Yemeni artist, Ahed Al Kathiri, finds inspiration in her memories of home. She grew up in Dubai where she recently finished her bachelor’s degree in fine art. Her installation Home Dreaming exhibited during Dubai Design Week in November 2022 was part of her senior project for graduation. Here she tells us more about how her Yemeni heritage inspires her art.

Home Dreaming

Home Dreaming

Home Dreaming

“Ahed Al Kathiri’s work proposes a meaning of home that is constructed from within oneself;
utilising memories that form an intimate connection to her grandmother’s house.”

The fact that she was outside of Yemen, in Abu Dhabi, plays a significant role in Ahed’s deep bond with her grandmother and family members, as well as her desire to sustain the connection she has with Yemen and its heritage. Ahed has two distinct memories of childhood and home which she incorporates into her work. One is of her grandmother, whom she represents by using fabrics from her old dresses, and the second is the traditional Yemeni stained-glass windows known as qamariyat. Repurposing fabrics in her work is a way of sustaining a home within herself, a reminder that a specific place becomes a home because of how we act within it, and the ways in which we preserve and nourish it.


“Her memories of her grandmother sewing domestic objects from recycled fabric make it an intimate act.
Using these objects always reinforced and maintained the warmth of home. It is therefore an intimate act of sustainability.”


Sana'a qamariyat

Typical architecture of old Sana’a, showing qamariyat stained-glass windows. Image: UNESCO


The essence of my Grandmother

“My mother’s family is from Rada’a in the north but lives in Sana’a now. My father’s family is from Hadramout in the south but most of them live in Dubai now. We used to go to Sana’a every summer but since the war started, we have not been back. I only started working with fabrics in my fourth year. This project is the second in a series that started with a set of abstract pillows made from my grandmother’s clothes. The pillows manifest the warmth and happiness I associate with my grandmother’s house in Yemen. It is also a tribute to my grandmother’s sewing.”

It was her grandmother’s custom to leave some of her clothes, usually, traditional dresses called dera, behind when she visited.
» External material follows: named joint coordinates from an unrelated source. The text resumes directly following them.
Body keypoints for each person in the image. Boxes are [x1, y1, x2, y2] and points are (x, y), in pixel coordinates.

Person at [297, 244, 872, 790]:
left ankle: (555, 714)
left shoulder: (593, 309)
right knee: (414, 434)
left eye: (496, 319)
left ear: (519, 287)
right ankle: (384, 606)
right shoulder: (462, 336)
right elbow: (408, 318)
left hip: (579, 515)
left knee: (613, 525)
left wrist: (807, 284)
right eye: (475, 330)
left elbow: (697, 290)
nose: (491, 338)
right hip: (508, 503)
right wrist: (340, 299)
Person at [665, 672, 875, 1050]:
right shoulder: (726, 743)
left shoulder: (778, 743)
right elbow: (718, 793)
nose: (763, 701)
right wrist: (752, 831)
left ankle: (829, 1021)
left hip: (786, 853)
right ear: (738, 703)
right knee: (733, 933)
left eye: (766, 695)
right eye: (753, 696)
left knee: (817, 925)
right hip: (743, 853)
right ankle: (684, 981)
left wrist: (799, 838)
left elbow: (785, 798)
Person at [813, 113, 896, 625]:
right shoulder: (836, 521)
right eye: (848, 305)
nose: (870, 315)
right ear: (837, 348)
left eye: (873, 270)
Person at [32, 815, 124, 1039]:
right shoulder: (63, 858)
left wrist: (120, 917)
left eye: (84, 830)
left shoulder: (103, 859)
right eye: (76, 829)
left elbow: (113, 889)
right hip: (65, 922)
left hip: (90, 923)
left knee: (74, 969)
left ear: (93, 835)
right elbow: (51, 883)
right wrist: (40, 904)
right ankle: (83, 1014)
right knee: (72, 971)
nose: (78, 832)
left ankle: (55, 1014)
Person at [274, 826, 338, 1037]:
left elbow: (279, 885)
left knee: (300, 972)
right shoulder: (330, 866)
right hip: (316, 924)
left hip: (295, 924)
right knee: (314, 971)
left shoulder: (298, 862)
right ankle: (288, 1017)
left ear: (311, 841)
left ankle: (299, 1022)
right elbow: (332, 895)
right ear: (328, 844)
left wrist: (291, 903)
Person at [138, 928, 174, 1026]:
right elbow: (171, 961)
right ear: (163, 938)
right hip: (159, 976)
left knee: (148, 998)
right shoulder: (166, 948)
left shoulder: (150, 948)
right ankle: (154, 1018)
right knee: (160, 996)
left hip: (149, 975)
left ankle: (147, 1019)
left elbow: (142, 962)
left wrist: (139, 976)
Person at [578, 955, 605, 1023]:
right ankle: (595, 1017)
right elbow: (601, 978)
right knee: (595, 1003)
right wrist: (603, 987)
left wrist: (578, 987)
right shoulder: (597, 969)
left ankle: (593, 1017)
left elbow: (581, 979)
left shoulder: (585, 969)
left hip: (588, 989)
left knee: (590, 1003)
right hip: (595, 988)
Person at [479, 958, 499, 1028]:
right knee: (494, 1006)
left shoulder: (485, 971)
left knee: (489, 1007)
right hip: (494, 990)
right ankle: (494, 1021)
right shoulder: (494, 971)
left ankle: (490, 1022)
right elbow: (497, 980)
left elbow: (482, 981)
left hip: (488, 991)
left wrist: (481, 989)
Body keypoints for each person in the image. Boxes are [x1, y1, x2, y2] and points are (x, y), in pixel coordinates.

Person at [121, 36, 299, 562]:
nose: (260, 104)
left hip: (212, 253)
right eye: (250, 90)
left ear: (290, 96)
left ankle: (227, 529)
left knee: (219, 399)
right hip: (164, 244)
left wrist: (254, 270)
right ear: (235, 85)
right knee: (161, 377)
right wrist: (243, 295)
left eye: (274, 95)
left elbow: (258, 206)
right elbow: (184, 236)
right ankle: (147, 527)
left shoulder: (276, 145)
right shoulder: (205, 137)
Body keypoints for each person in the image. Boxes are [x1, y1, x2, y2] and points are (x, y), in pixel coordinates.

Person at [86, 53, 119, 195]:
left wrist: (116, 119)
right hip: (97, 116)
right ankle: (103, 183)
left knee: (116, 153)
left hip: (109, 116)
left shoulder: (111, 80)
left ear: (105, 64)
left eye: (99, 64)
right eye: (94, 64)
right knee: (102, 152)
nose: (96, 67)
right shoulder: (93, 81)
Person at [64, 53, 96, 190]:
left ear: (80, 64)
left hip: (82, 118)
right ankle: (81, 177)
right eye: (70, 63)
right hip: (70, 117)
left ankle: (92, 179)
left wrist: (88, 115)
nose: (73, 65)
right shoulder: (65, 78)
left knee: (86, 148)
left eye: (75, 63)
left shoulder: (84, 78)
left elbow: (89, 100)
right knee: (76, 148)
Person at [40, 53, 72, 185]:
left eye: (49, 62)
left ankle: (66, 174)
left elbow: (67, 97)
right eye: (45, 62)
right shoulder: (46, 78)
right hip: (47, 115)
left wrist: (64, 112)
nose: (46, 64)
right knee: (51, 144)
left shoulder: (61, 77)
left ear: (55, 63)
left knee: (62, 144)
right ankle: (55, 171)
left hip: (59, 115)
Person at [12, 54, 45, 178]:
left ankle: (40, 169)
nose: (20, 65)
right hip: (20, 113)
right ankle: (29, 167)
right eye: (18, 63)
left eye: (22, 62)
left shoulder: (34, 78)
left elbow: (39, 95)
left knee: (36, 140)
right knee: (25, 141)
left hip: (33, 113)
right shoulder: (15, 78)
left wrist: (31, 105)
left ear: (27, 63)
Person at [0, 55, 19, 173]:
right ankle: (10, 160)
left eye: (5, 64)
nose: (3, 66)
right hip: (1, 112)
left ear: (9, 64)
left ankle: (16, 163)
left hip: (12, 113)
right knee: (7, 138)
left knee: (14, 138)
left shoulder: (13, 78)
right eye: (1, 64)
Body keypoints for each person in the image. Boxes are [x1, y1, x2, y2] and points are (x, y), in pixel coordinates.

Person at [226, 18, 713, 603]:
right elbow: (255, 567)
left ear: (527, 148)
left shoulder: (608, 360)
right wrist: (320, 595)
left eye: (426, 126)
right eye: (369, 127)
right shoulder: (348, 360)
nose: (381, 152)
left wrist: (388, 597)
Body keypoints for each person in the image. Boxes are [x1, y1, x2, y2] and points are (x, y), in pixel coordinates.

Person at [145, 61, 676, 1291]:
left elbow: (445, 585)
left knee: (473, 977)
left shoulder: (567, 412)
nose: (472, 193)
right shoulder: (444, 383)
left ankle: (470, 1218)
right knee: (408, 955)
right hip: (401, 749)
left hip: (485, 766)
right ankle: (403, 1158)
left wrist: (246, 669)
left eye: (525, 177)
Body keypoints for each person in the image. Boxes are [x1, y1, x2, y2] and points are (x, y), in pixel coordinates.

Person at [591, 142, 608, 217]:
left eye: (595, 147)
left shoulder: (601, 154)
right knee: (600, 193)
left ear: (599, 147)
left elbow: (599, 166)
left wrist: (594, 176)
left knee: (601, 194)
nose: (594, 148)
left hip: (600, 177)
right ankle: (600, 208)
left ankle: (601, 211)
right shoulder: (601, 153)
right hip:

Partly to pass down items she does not need anymore, and partly to leave a memory or something tangible as a reminder. A dera is a very simple garment made of colourful printed fabric. Depending on the occasion it is intended for, can be richly embellished. The fabrics, mostly imported from Iran, were usually purchased in Aden. Ahed’s grandmother did not always sew her own clothes but bought them from the market or from tailors, but she often repurposed her old dresses into cushion covers and other household goods.

“Once I started working with the fabrics, I studied the labels and branding on the fabric. The garments worn by my mother and grandmother were slightly different than those I saw worn by my paternal aunts who hailed from the south.”

“My grandmother did not give a lot of thought to matching the patterns or colours but combined patterns and colours indiscriminately. She was more interested in making things for her home and for us, her grandchildren. I associate this vibrant mix of colours and patterns with her love, her happiness, and her wish to share this joy with us. My memory of Yemen is my memory of my grandmother’s house. That is home to me. My grandmother’s clothes still carry her smell even after it has been washed many times. Cutting it and using it in my art means more to me than donating clothes to other people.”



Ahed’s first project repurposing her grandmother’s clothes


Art Installation

This installation signifies a roof, a place, a home, and a belonging. The shapes are inspired by qamariyat, the traditional stained-glass windows that are an important architectural feature of any home in Sana’a. These windows are always positioned above the main windows to allow light in while protecting the privacy of the people inside the house.

To me, this protection element is very important. The root of the word qamariyat means moon as it lets the moonlight in. These windows combine the functions of view, lighting, ventilation, protection, and privacy, all elements Ahed associates with home.

“I handsewn layers of fabric onto the metal wire to give me flexibility and room to play with. Some people say it reminds them of butterflies or kites. Yemen is often associated with conflict, but to me, my Yemeni home represents happiness and happy memories. And my grandmother is the essence of my work.”



The monologue that inspired Ahed’s Home Dreaming installation

Text and Textile

My childhood memories, my grandmother’s house, and the written word inspire all my work. I started my art journey by working with text. It was when I decided to screen-print them onto fabric that I discovered textiles as a medium. I wrote a monologue about how I associate qamariyat with home, with being there and with being present. In my writing, I often refer to Yemen as the Land of the Qamariyat. With my textile art, I create my own space, both physical and emotional – the Yemen that I don’t have.  The Land of the Qamiriyat. Home Dreaming.



Ahed Al Kathiri plans to pursue her master’s degree in fine art in 2023 where she wants to continue exploring textiles.